Is 95% protection against death and 71% protection against hospitalization good enough for you? That’s a personal choice, probably determined by the risk profile, given your age and comorbidities. Some people, seeking improved protection, have been getting a second dose after being vaccinated by Johnson & Johnson. I wouldn’t blame you for getting that shot, and multiple studies and real-world experience have shown that you’ll be fine, but that path hasn’t been recommended by the Centers for Disease Control and Prevention.

Will we need booster shots?

I was optimistic about the long-lasting effectiveness of the vaccine. Why?

Well, because the antibodies have tended to last pretty long in cases of previous infections. For example, here’s a study of month-to-month antibody levels in people infected in New York City.

Persistence of antibodies from previous infection from a New York City hospital. (https://link.springer.com/article/10.1007/s11606-021-07057-0)

There’s a clear decline there among the various groups, but they still stay pretty high — probably not enough to recommend booster shots to everybody.

Because we didn’t have a vaccine for nine months of the pandemic, we have more data on the previously infected than we do on the vaccinated antibodies.
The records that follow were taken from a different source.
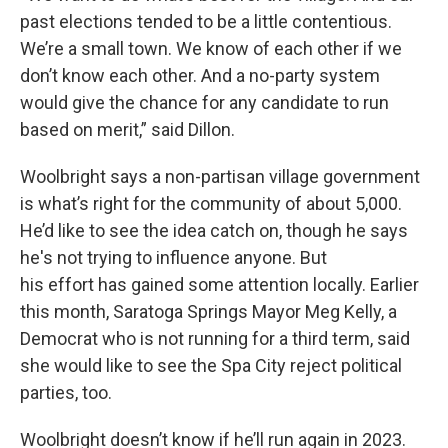
past elections tended to be a little contentious.
We’re a small town. We know of each other if we
don’t know each other. And a no-party system
would give the chance for any candidate to run
based on merit,” said Dillon.
Woolbright says a non-partisan village government
is what’s right for the community of about 5,000.
He’d like to see the idea catch on, though he says
he's not trying to influence anyone. But
his effort has gained some attention locally. Earlier
this month, Saratoga Springs Mayor Meg Kelly, a
Democrat who is not running for a third term, said
she would like to see the Spa City reject political
parties, too.
Woolbright doesn’t know if he’ll run again in 2023.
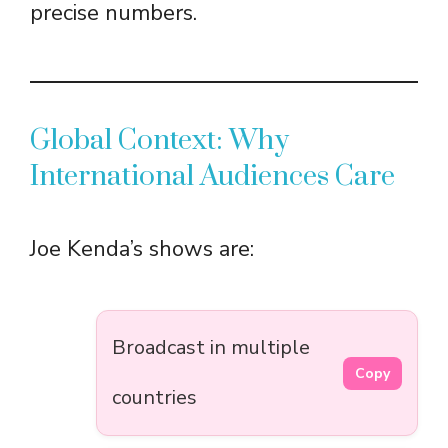
precise numbers.
Global Context: Why
International Audiences Care
Joe Kenda’s shows are:
Broadcast in multiple
Copy
countries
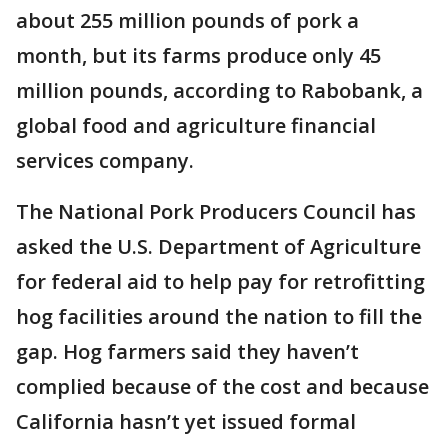
about 255 million pounds of pork a
month, but its farms produce only 45
million pounds, according to Rabobank, a
global food and agriculture financial
services company.
The National Pork Producers Council has
asked the U.S. Department of Agriculture
for federal aid to help pay for retrofitting
hog facilities around the nation to fill the
gap. Hog farmers said they haven’t
complied because of the cost and because
California hasn’t yet issued formal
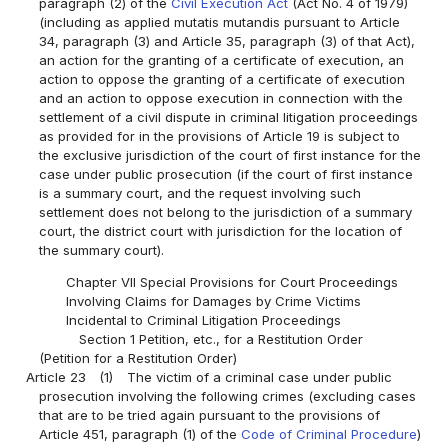
paragraph (2) of the
Civil Execution Act
(Act No. 4 of 1979)
(including as applied mutatis mutandis pursuant to Article
34, paragraph (3) and Article 35, paragraph (3) of that Act),
an action for the granting of a certificate of execution, an
action to oppose the granting of a certificate of execution
and an action to oppose execution in connection with the
settlement of a civil dispute in criminal litigation proceedings
as provided for in the provisions of Article 19 is subject to
the exclusive jurisdiction of the court of first instance for the
case under public prosecution (if the court of first instance
is a summary court, and the request involving such
settlement does not belong to the jurisdiction of a summary
court, the district court with jurisdiction for the location of
the summary court).
Chapter VII Special Provisions for Court Proceedings
Involving Claims for Damages by Crime Victims
Incidental to Criminal Litigation Proceedings
Section 1 Petition, etc., for a Restitution Order
(Petition for a Restitution Order)
Article 23
(1)
The victim of a criminal case under public
prosecution involving the following crimes (excluding cases
that are to be tried again pursuant to the provisions of
Article 451, paragraph (1) of the
Code of Criminal Procedure
)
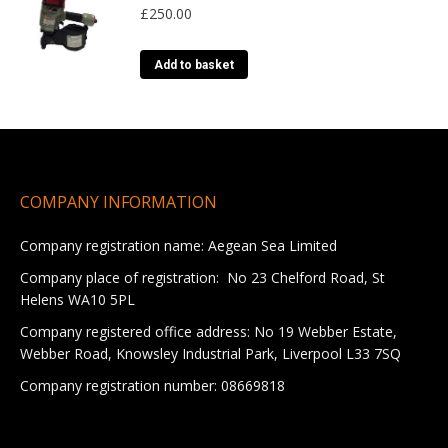
£
250.00
product
variants.
page
The
options
Add to basket
may
be
chosen
on
the
product
COMPANY INFORMATION
page
Company registration name: Aegean Sea Limited
Company place of registration: No 23 Chelford Road, St
Helens WA10 5PL
Company registered office address: No 19 Webber Estate,
Webber Road, Knowsley Industrial Park, Liverpool L33 7SQ
Company registration number: 08669818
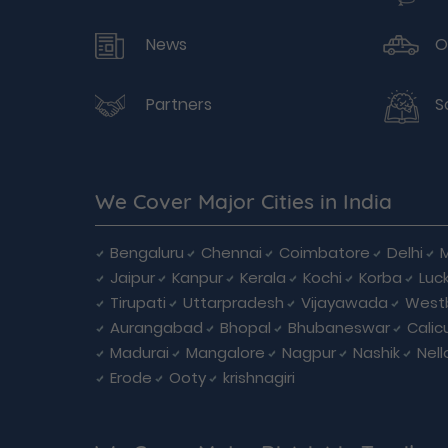
News
O
Partners
S
We Cover Major Cities in India
Bengaluru
Chennai
Coimbatore
Delhi
Jaipur
Kanpur
Kerala
Kochi
Korba
Luc
Tirupati
Uttarpradesh
Vijayawada
West
Aurangabad
Bhopal
Bhubaneswar
Calic
Madurai
Mangalore
Nagpur
Nashik
Nell
Erode
Ooty
krishnagiri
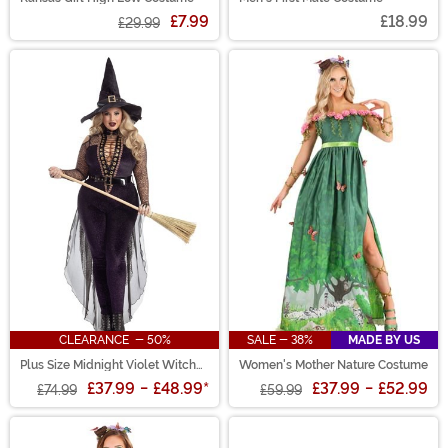
£7.99
£18.99
£29.99
CLEARANCE - 50%
SALE - 38%
MADE BY US
Plus Size Midnight Violet Witch
Women's Mother Nature Costume
Costume for Women
£37.99
-
£48.99
*
£37.99
-
£52.99
£74.99
£59.99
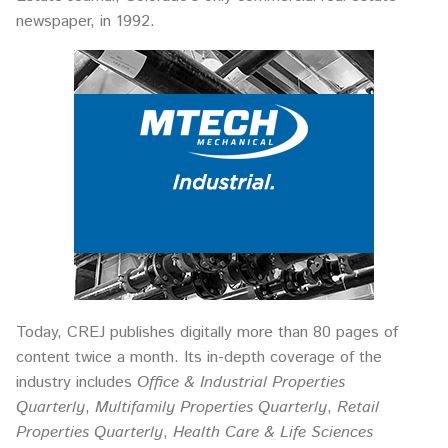
newspaper, in 1992.
Today, CREJ publishes digitally more than 80 pages of
content twice a month. Its in-depth coverage of the
industry includes
Office & Industrial Properties
Quarterly
,
Multifamily Properties Quarterly
,
Retail
Properties Quarterly
,
Health Care & Life Sciences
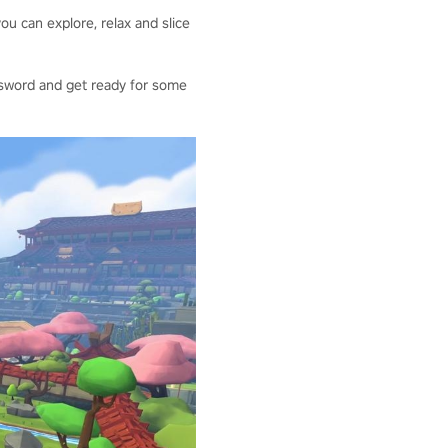
ou can explore, relax and slice
our sword and get ready for some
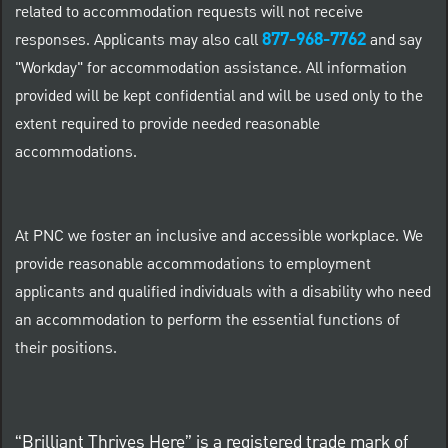
related to accommodation requests will not receive
877-968-7762
responses. Applicants may also call
and say
"Workday" for accommodation assistance. All information
provided will be kept confidential and will be used only to the
extent required to provide needed reasonable
accommodations.
At PNC we foster an inclusive and accessible workplace. We
provide reasonable accommodations to employment
applicants and qualified individuals with a disability who need
an accommodation to perform the essential functions of
their positions.
“Brilliant Thrives Here” is a registered trade mark of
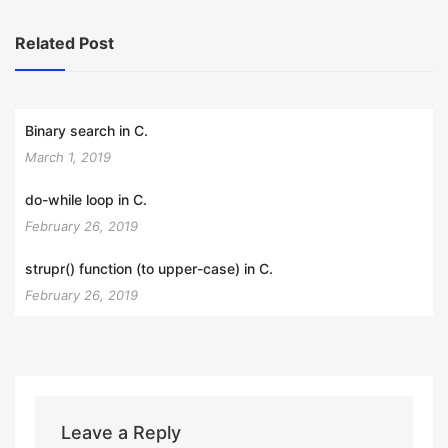
Related Post
Binary search in C.
March 1, 2019
do-while loop in C.
February 26, 2019
strupr() function (to upper-case) in C.
February 26, 2019
Leave a Reply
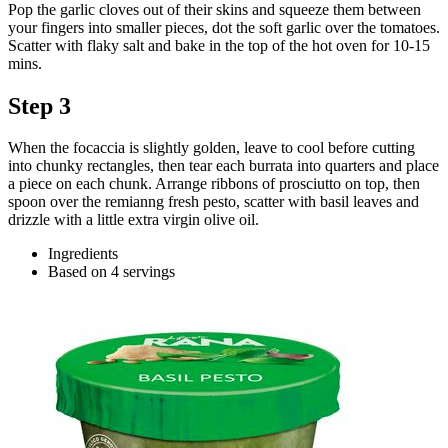
Pop the garlic cloves out of their skins and squeeze them between
your fingers into smaller pieces, dot the soft garlic over the tomatoes.
Scatter with flaky salt and bake in the top of the hot oven for 10-15
mins.
Step 3
When the focaccia is slightly golden, leave to cool before cutting
into chunky rectangles, then tear each burrata into quarters and place
a piece on each chunk. Arrange ribbons of prosciutto on top, then
spoon over the remianng fresh pesto, scatter with basil leaves and
drizzle with a little extra virgin olive oil.
Ingredients
Based on 4 servings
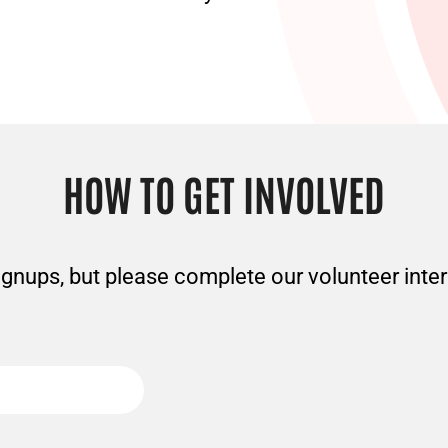
HOW TO GET INVOLVED
gnups, but please complete our volunteer inter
But a study out of Israel looked at the issue and found more breakthrough infections from those who were vaccinated early in the pandemic than those who were vaccinated recently. That study split 1,911 breakthrough infections into early-vaccination and late-vaccination groups, and found that the likelihood of breakthrough infections was 53% higher in the early group.

Is a 53% increase enough to cause concern? Well, not by itself. We’d want to know the increase in hospitalizations and deaths, something that the Israel study didn’t have a statistically large enough sample size to examine. But it does give us something to watch moving forward. If that number turns out to grow by year’s end, or hospitalizations or deaths increase, too, then a yearly shot, like with the flu, might make sense.

That would also depend on the rate of mutation for the virus. So far, our vaccines have done extremely well, still mounting an impressive level of protection against the various variants that we’ve faced. It’s imaginable that a new variant could cause even more problems, though, so we’ll have to be on the lookout for that. However, it still looks like any regularly scheduled coronavirus vaccine would be more effective than the flu vaccine, so that’s good news.